Other than what I saw of him onscreen, I didn’t know Philip Seymour Hoffman personally. But I knew the addict side of him. Every addict does. We know the stories he probably told himself to rationalize his using. We know the tricks he probably used to try to hide his using from those around him. We know the compulsion to blot out whatever we are feeling — joy, sadness, anger, boredom, anxiety, self-loathing — with our drug of choice. We know how to justify taking that sip, doing that line, swallowing that pill, pushing that syringe — even though we also know doing so could kill us. Many nights I wondered if the line I was about to do would be the one that would make me stroke out … and I snuffed it up anyway.
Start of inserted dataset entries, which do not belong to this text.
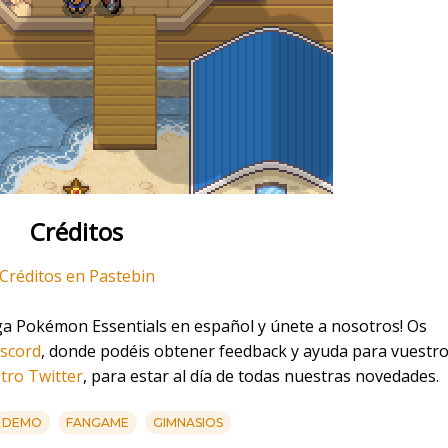
Créditos
Créditos en Pastebin
ga Pokémon Essentials en español y únete a nosotros! Os
iscord
, donde podéis obtener feedback y ayuda para vuestr
tro Twitter
, para estar al día de todas nuestras novedades.
DEMO
FANGAME
GIMNASIOS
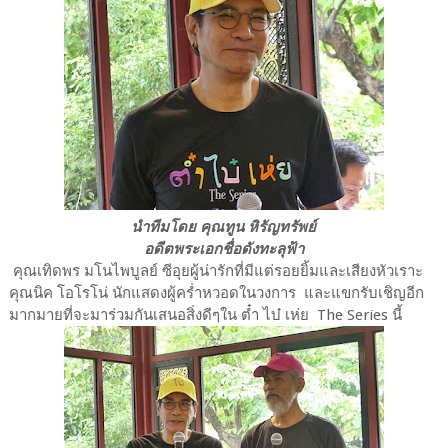
นำทีมโดย คุณทูน หิรัญทรัพย์
อดีตพระเอกชื่อดังทะลุฟ้า
คุณเทิดพร มโนไพบูลย์ ซีอุยผู้น่ารักที่มีแต่รอยยิ้มและเสียงหัวเราะ
คุณนิค โอโรโน่ นักแสดงผู้คร่ำหวอดในวงการ และแขกรับเชิญอีก
มากมายที่จะมาร่วมกันเสนอสิ่งดีๆใน ต๋ำ ไบ๋ เห่ย The Series นี้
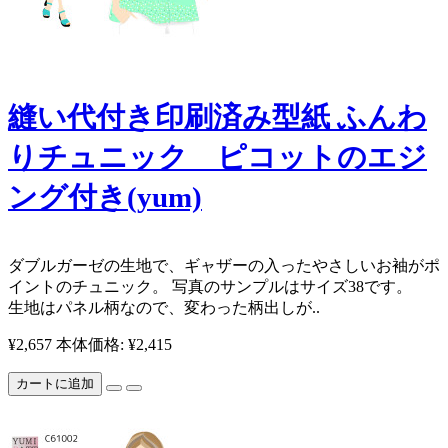
縫い代付き印刷済み型紙 ふんわ
りチュニック ピコットのエジ
ング付き(yum)
​ダブルガーゼの生地で、ギャザーの入ったやさしいお袖がポ
イントのチュニック。 写真のサンプルはサイズ38です。
生地はパネル柄なので、変わった柄出しが..
¥2,657
本体価格: ¥2,415
カートに追加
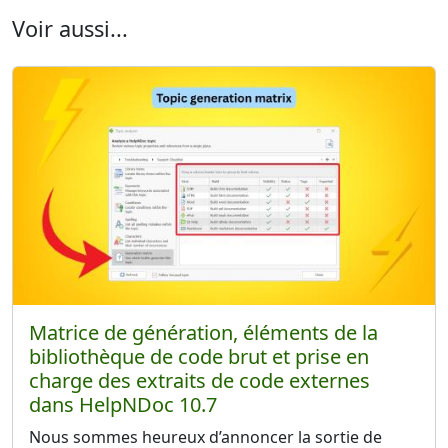
Voir aussi...
Matrice de génération, éléments de la
bibliothèque de code brut et prise en
charge des extraits de code externes
dans HelpNDoc 10.7
Nous sommes heureux d’annoncer la sortie de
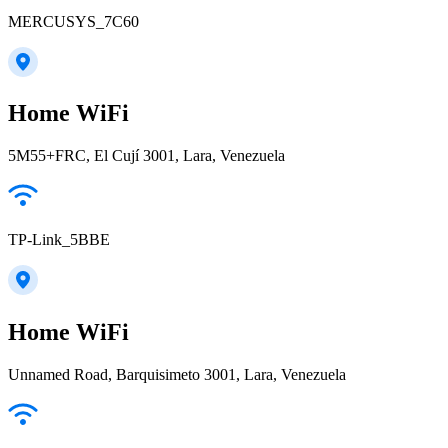
MERCUSYS_7C60
Home WiFi
5M55+FRC, El Cují 3001, Lara, Venezuela
TP-Link_5BBE
Home WiFi
Unnamed Road, Barquisimeto 3001, Lara, Venezuela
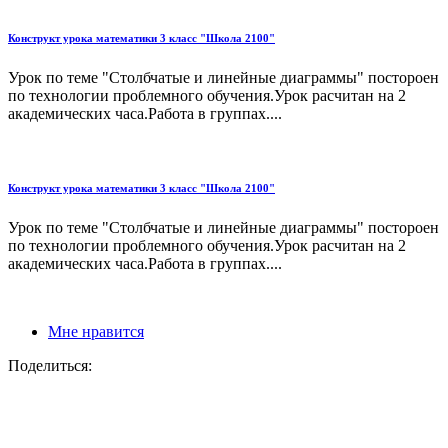
Конструкт урока математики 3 класс "Школа 2100"
Урок по теме "Столбчатые и линейные диаграммы" постороен
по технологии проблемного обучения.Урок расчитан на 2
академических часа.Работа в группах....
Конструкт урока математики 3 класс "Школа 2100"
Урок по теме "Столбчатые и линейные диаграммы" постороен
по технологии проблемного обучения.Урок расчитан на 2
академических часа.Работа в группах....
Мне нравится
Поделиться:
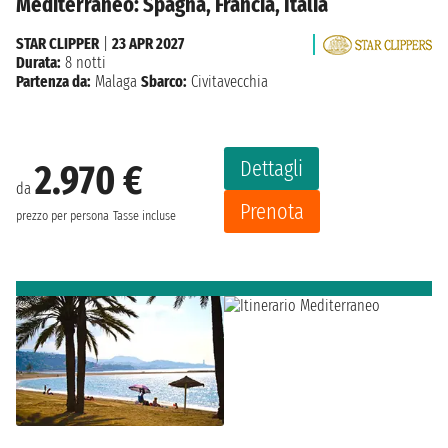
Mediterraneo: Spagna, Francia, Italia
STAR CLIPPER
|
23 APR 2027
Durata:
8 notti
Partenza da:
Malaga
Sbarco:
Civitavecchia
Dettagli
2.970 €
da
Prenota
prezzo per persona
Tasse incluse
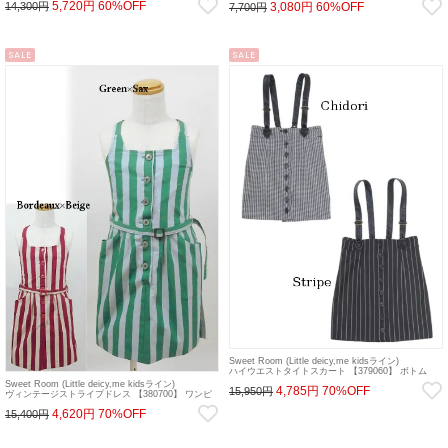
5,720円
60%OFF
3,080円
60%OFF
14,300円
7,700円
SALE
SALE
Sweet Room (Little deicy,me kidsライン)
ハイウエストタイトスカート 【379060】 ボトム
sale
Sweet Room (Little deicy,me kidsライン)
4,785円
70%OFF
15,950円
ヴィンテージストライプドレス 【380700】 ワンピ
ース sale
4,620円
70%OFF
15,400円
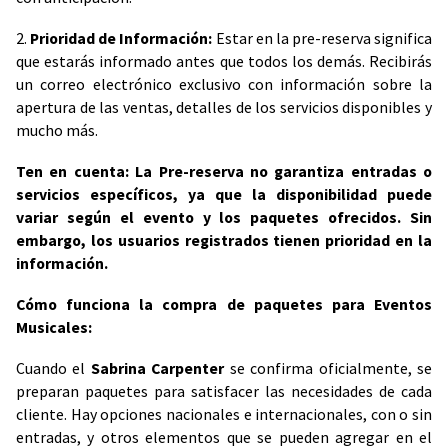
2.
Prioridad de Información:
Estar en la pre-reserva significa
que estarás informado antes que todos los demás. Recibirás
un correo electrónico exclusivo con información sobre la
apertura de las ventas, detalles de los servicios disponibles y
mucho más.
Ten en cuenta: La Pre-reserva no garantiza entradas o
servicios específicos, ya que la disponibilidad puede
variar según el evento y los paquetes ofrecidos. Sin
embargo, los usuarios registrados tienen prioridad en la
información.
Cómo funciona la compra de paquetes para Eventos
Musicales:
Cuando el
Sabrina Carpenter
se confirma oficialmente, se
preparan paquetes para satisfacer las necesidades de cada
cliente. Hay opciones nacionales e internacionales, con o sin
entradas, y otros elementos que se pueden agregar en el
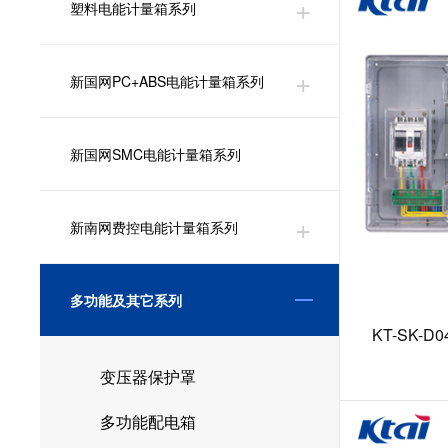
塑料电能计量箱系列
新国网PC+ABS电能计量箱系列
新国网SMC电能计量箱系列
新南网费控电能计量箱系列
多功能及其它系列
KT-SK-
变压器保护罩
多功能配电箱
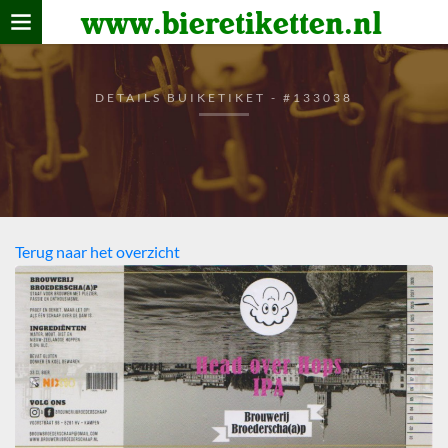
www.bieretiketten.nl
Home
verzamelen
DETAILS BUIKETIKET - #133038
De bierkaart
Bezoekers
Terug naar het overzicht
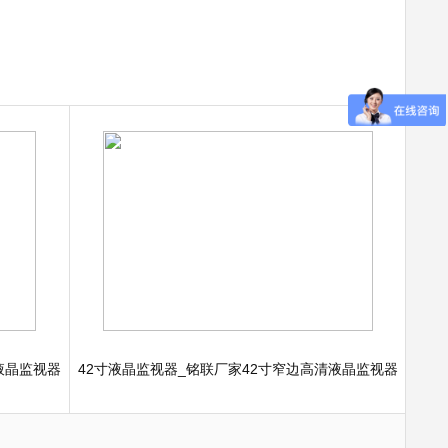
液晶监视器
42寸液晶监视器_铭联厂家42寸窄边高清液晶监视器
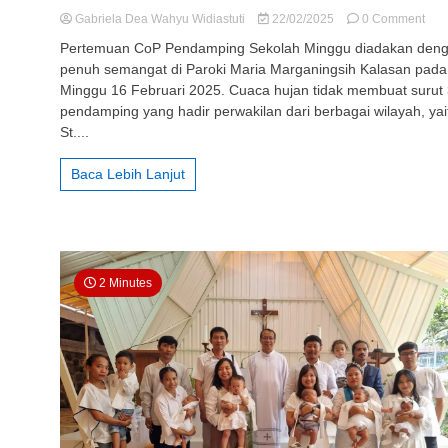
on
Gabriela Dea Wahyu Widiastuti
22/02/2025
0 Comment
Com
Pertemuan CoP Pendamping Sekolah Minggu diadakan den
of
penuh semangat di Paroki Maria Marganingsih Kalasan pada
Prac
Minggu 16 Februari 2025. Cuaca hujan tidak membuat surut
(Co
Pen
pendamping yang hadir perwakilan dari berbagai wilayah, yai
PIA
St....
Paro
Mar
Baca Lebih Lanjut
Mar
Kal
2 Minutes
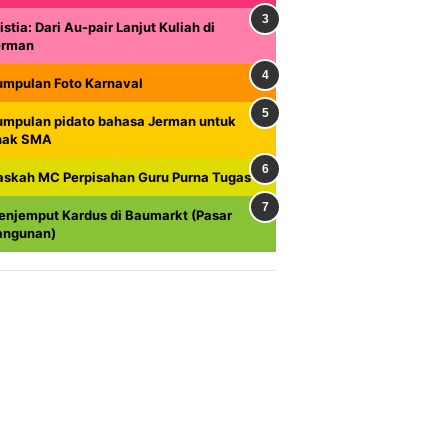
istia: Dari Au-pair Lanjut Kuliah di
erman
umpulan Foto Karnaval
umpulan pidato bahasa Jerman untuk
nak SMA
askah MC Perpisahan Guru Purna Tugas
enjemput Kardus di Baumarkt (Pasar
angunan)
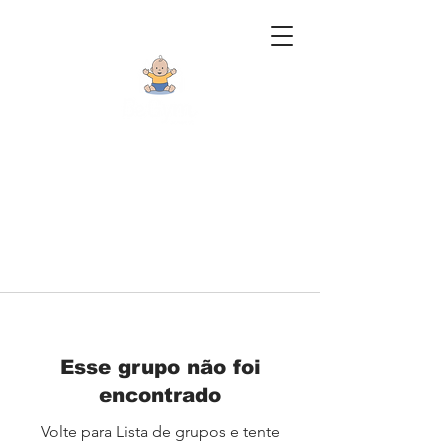
Esse grupo não foi
encontrado
Volte para Lista de grupos e tente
And those of us who make it into a recovery program also know the prickling fear that something, anything, could send us back out to use again.
Philip Seymour Hoffman had 23 years in recovery, and heroin still killed him. I have barely two years. And I am afraid. Whenever anyone (celebrity or not) with decades of clean time relapses and, worse, dies, other addicts tremble because it’s a reminder that it could happen to us. “None of us is immune,” my sponsor said in a meeting last night as I wept beside her. It’s been 25 years since she shot up … and even she admitted that all the talk about the New Heroin on the news had stirred her up too.
If there is one tiny sliver of a silver lining to Philip Seymour Hoffman’s death, it’s that expert after expert has stepped up to describe addiction, not as a moral failing, but as a chronic disease that requires careful, constant management. For addiction is a patient, stealthy killer. It can wait — years even, as we’ve just seen — to exploit weakness. And addiction loves isolation. It thrives on it. When you’re an addict, doing drugs is like having a secret lover. In the throes of active addiction, it’s really only the drugs, the booze that matters.
But you beat addiction back by being out in the open — even if that “open” is a close-knit circle of friends/family. That’s why I tell my story openly. Philip Seymour Hoffman’s death blindsided me with the kind of anxiety that once had me numbing myself with three martinis nightly. I know this about myself. And so when my anxiety had me spinning earlier this week, I called my sponsor. I called girlfriends. I called other addicts in recovery. I went to meeting after meeting and, through tears, shared what I was feeling. And I’ll keep sharing about this until I regain my equilibrium. Because that’s what keeps me from picking up a drink or a line. As an addict, I know what all addicts know: that it just takes one poor decision to end up dead on the floor. Philip Seymour Hoffman’s death is senseless; it’s tragic, and it’s a stinging reminder that it’s only with vigilance that we addicts stay clean.